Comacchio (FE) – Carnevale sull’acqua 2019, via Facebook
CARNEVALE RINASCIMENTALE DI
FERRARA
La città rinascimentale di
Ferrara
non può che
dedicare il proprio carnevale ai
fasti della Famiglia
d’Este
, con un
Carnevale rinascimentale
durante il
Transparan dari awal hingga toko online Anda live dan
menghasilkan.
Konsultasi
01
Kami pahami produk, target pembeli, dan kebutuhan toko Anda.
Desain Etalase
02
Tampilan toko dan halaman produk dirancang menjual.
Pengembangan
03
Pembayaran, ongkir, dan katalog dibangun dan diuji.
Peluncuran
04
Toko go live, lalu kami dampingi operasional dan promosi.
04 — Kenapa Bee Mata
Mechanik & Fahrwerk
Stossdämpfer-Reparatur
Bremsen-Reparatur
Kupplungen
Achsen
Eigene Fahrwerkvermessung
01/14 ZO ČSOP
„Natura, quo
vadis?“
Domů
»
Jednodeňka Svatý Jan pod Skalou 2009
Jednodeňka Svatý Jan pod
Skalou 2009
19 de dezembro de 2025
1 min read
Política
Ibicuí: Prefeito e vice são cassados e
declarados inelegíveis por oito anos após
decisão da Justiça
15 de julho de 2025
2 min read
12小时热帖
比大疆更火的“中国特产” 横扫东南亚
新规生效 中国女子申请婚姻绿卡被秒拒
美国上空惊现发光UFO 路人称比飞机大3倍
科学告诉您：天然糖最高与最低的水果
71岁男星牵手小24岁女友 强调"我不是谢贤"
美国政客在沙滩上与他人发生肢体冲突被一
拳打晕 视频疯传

--- --- ---

Please copy every line of the listing above without any changes.

Comacchio (FE) – Carnevale sull’acqua 2019, via Facebook
CARNEVALE RINASCIMENTALE DI
FERRARA
La città rinascimentale di
Ferrara
non può che
dedicare il proprio carnevale ai
fasti della Famiglia
d’Este
, con un
Carnevale rinascimentale
durante il
Transparan dari awal hingga toko online Anda live dan
menghasilkan.
Konsultasi
01
Kami pahami produk, target pembeli, dan kebutuhan toko Anda.
Desain Etalase
02
Tampilan toko dan halaman produk dirancang menjual.
Pengembangan
03
Pembayaran, ongkir, dan katalog dibangun dan diuji.
Peluncuran
04
Toko go live, lalu kami dampingi operasional dan promosi.
04 — Kenapa Bee Mata
Mechanik & Fahrwerk
Stossdämpfer-Reparatur
Bremsen-Reparatur
Kupplungen
Achsen
Eigene Fahrwerkvermessung
01/14 ZO ČSOP
„Natura, quo
vadis?“
Domů
»
Jednodeňka Svatý Jan pod Skalou 2009
Jednodeňka Svatý Jan pod
Skalou 2009
19 de dezembro de 2025
1 min read
Política
Ibicuí: Prefeito e vice são cassados e
declarados inelegíveis por oito anos após
decisão da Justiça
15 de julho de 2025
2 min read
12小时热帖
比大疆更火的“中国特产” 横扫东南亚
新规生效 中国女子申请婚姻绿卡被秒拒
美国上空惊现发光UFO 路人称比飞机大3倍
科学告诉您：天然糖最高与最低的水果
71岁男星牵手小24岁女友 强调"我不是谢贤"
美国政客在沙滩上与他人发生肢体冲突被一
拳打晕 视频疯传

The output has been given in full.